[net.bugs.2bsd] Inexplicable 2.9BSD crashes

jwp@uwmacc.UUCP (jeffrey w percival) (05/27/85)

In my previous posting I neglected to mention console messages...

For the large majority of crashes, there is no console message.
Nothing at all.  In those cases I type a <cntl/P> H and then reboot.

For one of the crashes, though, there was this:

	ka6 = 7545
	aps = 141374
	pc = 343 ps = 110
	cpuerr = 160
	trap type 11
	panic: trap
	syncing disks...

This problem is really severe for us.  It *does* seem to be related
to CPU load; today I was doing a MAKEALL in /usr/src and crashed twice
(the mysterious no-message type).  If you have any thoughts about this,
even shots in the dark, please mail them to me.

-- 
	Jeff Percival ...!uwvax!uwmacc!jwp

jwp@uwmacc.UUCP (jeffrey w percival) (05/29/85)

Our crashes haven't abated, but many responses have increased my
awareness of the nature of our problem.  Let me summarize:
We have an 11/70, and are a brand new 2.9 site.  That is, we got
the 2.9BSD tape, followed the installation guide, recompiled a
local kernel, and have applied no patches of any kind to the
distributed source files.  Our changes to localopts.h were trivial;
2 DH's, etc.  No changes in subtle (to me) things like stack size.

It appears like there's been a lot of 2.9 analysis and debugging,
but because I'm new on the net (through this vax account), I've not
had the benefit of any previous interactions.  Some people have
sent me mail mentioning "segmentation code", xp and ht driver bugs
(we use both drivers), and so on, and I've asked a few respondees for more
info, but has anyone maintained a list of the key fixes I have to make
to keep from crashing two or three times a day?

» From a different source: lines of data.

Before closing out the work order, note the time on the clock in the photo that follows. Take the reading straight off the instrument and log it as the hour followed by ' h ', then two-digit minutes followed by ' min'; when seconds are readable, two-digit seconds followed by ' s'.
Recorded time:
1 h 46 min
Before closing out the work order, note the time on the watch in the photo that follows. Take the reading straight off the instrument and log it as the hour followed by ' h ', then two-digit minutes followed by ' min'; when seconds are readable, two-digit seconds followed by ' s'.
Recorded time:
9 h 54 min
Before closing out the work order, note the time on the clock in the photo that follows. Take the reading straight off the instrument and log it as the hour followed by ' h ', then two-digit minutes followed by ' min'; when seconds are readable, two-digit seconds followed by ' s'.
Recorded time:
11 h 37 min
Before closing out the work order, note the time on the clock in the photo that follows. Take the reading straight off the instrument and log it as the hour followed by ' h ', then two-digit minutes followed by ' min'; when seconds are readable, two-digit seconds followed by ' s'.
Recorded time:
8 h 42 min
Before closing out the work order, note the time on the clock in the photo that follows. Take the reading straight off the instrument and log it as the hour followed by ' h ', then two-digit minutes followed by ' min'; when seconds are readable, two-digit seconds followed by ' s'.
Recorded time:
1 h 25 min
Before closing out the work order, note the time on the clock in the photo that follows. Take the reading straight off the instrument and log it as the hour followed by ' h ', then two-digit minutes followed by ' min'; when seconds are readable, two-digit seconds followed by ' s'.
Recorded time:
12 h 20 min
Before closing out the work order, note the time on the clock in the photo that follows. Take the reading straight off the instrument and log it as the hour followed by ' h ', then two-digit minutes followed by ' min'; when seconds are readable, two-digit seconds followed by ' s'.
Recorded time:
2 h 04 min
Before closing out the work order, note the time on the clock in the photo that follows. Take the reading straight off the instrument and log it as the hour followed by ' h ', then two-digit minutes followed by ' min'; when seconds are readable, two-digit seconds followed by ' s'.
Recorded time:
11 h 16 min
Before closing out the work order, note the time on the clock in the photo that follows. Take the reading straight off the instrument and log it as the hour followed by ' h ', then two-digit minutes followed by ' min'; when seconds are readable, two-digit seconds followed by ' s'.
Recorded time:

Thanks for helping me on this!


-- 
	Jeff Percival ...!uwvax!uwmacc!jwp

johanw@ttds.UUCP (Johan Wide'n) (05/31/85)

One thing too watch out for is a bad /etc/init. /etc/init as delivered
to us did not reset several signals before execing other programs.

This bug was pointed out by (ihnp4!inuxc!isrnix!greg)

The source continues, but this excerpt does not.